Introduction to Bayesian Inference

Author

Mark Andrews

Abstract

This guide introduces Bayesian data analysis as an alternative approach to statistical inference. We cover what Bayesian inference is, how it differs from the classical frequentist tradition, and when it offers practical advantages for empirical researchers.

What is Bayesian data analysis?

Bayesian data analysis is an approach to statistical inference based on a simple and general principle. Given some observed data and a statistical model, we want to know what the model’s unknown parameters are likely to be, given everything we have observed. The answer is a probability distribution over the parameters, called the posterior distribution, which is obtained by applying Bayes’ theorem.
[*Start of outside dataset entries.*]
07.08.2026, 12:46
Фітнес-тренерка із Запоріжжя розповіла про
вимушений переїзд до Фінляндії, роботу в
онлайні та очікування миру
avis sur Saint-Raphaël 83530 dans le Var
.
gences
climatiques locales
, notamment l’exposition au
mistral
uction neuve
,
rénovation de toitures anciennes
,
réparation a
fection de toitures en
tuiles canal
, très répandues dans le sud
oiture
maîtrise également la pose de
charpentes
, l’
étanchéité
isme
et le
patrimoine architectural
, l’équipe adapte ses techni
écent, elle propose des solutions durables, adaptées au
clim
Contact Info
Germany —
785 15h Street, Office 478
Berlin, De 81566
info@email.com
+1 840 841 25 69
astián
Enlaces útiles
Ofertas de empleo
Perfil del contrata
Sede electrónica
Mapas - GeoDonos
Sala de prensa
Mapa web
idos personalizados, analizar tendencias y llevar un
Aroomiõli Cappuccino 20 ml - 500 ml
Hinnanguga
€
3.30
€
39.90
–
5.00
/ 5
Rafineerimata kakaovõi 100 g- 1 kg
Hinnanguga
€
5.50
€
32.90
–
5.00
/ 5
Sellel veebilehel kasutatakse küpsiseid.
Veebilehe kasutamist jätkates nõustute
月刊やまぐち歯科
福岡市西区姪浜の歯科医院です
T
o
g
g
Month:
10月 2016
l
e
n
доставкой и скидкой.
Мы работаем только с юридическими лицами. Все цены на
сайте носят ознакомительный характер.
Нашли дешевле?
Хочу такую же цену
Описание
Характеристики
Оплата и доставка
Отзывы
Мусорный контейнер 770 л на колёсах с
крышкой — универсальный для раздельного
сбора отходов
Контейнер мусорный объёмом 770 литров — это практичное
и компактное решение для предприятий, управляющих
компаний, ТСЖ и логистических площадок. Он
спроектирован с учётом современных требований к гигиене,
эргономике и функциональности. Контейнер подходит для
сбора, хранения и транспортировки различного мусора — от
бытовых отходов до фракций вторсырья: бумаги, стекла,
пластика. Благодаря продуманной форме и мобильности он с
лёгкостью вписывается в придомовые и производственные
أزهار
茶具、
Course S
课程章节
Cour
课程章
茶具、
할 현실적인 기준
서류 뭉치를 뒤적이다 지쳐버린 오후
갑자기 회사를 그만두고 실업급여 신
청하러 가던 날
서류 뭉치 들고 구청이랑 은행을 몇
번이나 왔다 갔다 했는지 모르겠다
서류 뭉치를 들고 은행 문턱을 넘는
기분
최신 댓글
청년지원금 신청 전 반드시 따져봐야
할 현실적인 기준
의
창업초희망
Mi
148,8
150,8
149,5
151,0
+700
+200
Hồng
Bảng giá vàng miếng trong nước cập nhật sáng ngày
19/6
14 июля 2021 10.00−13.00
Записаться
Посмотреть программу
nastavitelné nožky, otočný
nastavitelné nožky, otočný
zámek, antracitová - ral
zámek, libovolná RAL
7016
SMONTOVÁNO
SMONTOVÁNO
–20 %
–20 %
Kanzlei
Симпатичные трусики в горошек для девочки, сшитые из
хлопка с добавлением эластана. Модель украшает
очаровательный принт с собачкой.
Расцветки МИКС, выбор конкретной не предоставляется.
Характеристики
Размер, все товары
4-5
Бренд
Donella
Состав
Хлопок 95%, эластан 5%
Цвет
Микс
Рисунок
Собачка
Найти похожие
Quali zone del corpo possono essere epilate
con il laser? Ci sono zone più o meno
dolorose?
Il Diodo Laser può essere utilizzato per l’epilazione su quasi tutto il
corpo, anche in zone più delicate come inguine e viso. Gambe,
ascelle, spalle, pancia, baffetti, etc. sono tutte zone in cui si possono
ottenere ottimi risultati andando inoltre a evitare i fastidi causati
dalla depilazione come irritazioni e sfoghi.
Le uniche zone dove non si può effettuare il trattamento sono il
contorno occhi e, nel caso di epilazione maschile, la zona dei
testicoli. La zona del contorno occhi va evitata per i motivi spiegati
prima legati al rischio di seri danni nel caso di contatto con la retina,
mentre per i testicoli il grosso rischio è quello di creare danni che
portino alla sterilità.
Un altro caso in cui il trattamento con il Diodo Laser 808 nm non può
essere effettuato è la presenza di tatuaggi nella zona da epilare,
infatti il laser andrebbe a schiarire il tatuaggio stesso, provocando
This is not a specialised or advanced form of statistics. It is an alternative general approach, sitting alongside the classical tradition variously called frequentist, sampling-theory-based, or null-hypothesis significance testing. The two approaches differ fundamentally in how they define and use probability.

Bayesian versus frequentist probability

In the classical tradition, probability is defined as long-run relative frequency. A statement like “the probability of heads is 0.5” means that in a long sequence of coin flips, half would come up heads. Parameters are treated as fixed but unknown constants. Classical inference answers questions like “if the true parameter were θ, how likely is this data?”, which leads to p-values, confidence intervals, and rejection regions.

In the Bayesian tradition, probability is a measure of degree of belief or uncertainty. A parameter is not a fixed unknown constant but a quantity about which we are uncertain, and that uncertainty is represented by a probability distribution. Before seeing the data we have a prior distribution over the parameters. After seeing the data we update to a posterior distribution, using Bayes’ theorem to do the updating.

The posterior distribution is the complete answer to the question “what do the data tell us about the parameters?”. It contains everything we know about the parameters after observing the data, and we can summarise it in any way we choose: its mean, its mode, any interval containing 95% of its mass, and so on.

Data and model notation

Consider a dataset of \(n\) observations. The observed values are \(y_1, y_2, \ldots, y_n\), and for each observation we may also have predictor values \(\mathbf{x}_1, \mathbf{x}_2, \ldots, \mathbf{x}_n\). A statistical model specifies a probability distribution for \(y_i\) given some parameters \(\theta\). In a linear model, for example, we write

\[ y_i \sim \mathrm{N}(\mu_i,\, \sigma^2), \quad \mu_i = \beta_0 + \sum_{k=1}^{K} \beta_k x_{ki} \]

The parameters here are \(\beta_0, \beta_1, \ldots, \beta_K, \sigma^2\). In the Bayesian approach we assign prior distributions to all of these parameters and then update those priors using the data.

When do Bayesian methods offer advantages?

For simple models with large amounts of data, Bayesian and classical methods often give numerically similar answers, even though the conceptual foundations differ. The practical advantages of Bayesian methods become more apparent in several situations.

When data are scarce, incorporating prior information can make estimation possible where classical methods would be unstable or undefined. When models are complex or hierarchical, Bayesian methods via MCMC handle them naturally; classical maximum likelihood methods often face convergence problems. When the goal is to quantify uncertainty about parameters rather than simply to reject a null hypothesis, the posterior distribution provides exactly what is needed. When comparing models, Bayes factors and posterior model probabilities give coherent answers that classical likelihood ratio tests and information criteria approximate.

The role of the prior

The prior distribution is both the most distinctive and the most contested feature of Bayesian inference. It represents our uncertainty about the parameters before seeing the data. It can encode genuine prior knowledge, domain expertise, or simply a weak regularising constraint that keeps the model from fitting noise.

The influence of the prior diminishes as more data are collected. With enough data, the posterior is determined almost entirely by the likelihood and different reasonable priors give effectively the same answer. This is reassuring: Bayesian inference is not primarily about imposing subjective beliefs on the data but about a coherent mechanism for updating beliefs in light of evidence.

We will see priors and posteriors concretely in the next two sessions, where we work through a complete example with a one-parameter model and visualise exactly how the prior, the likelihood, and the posterior relate to each other.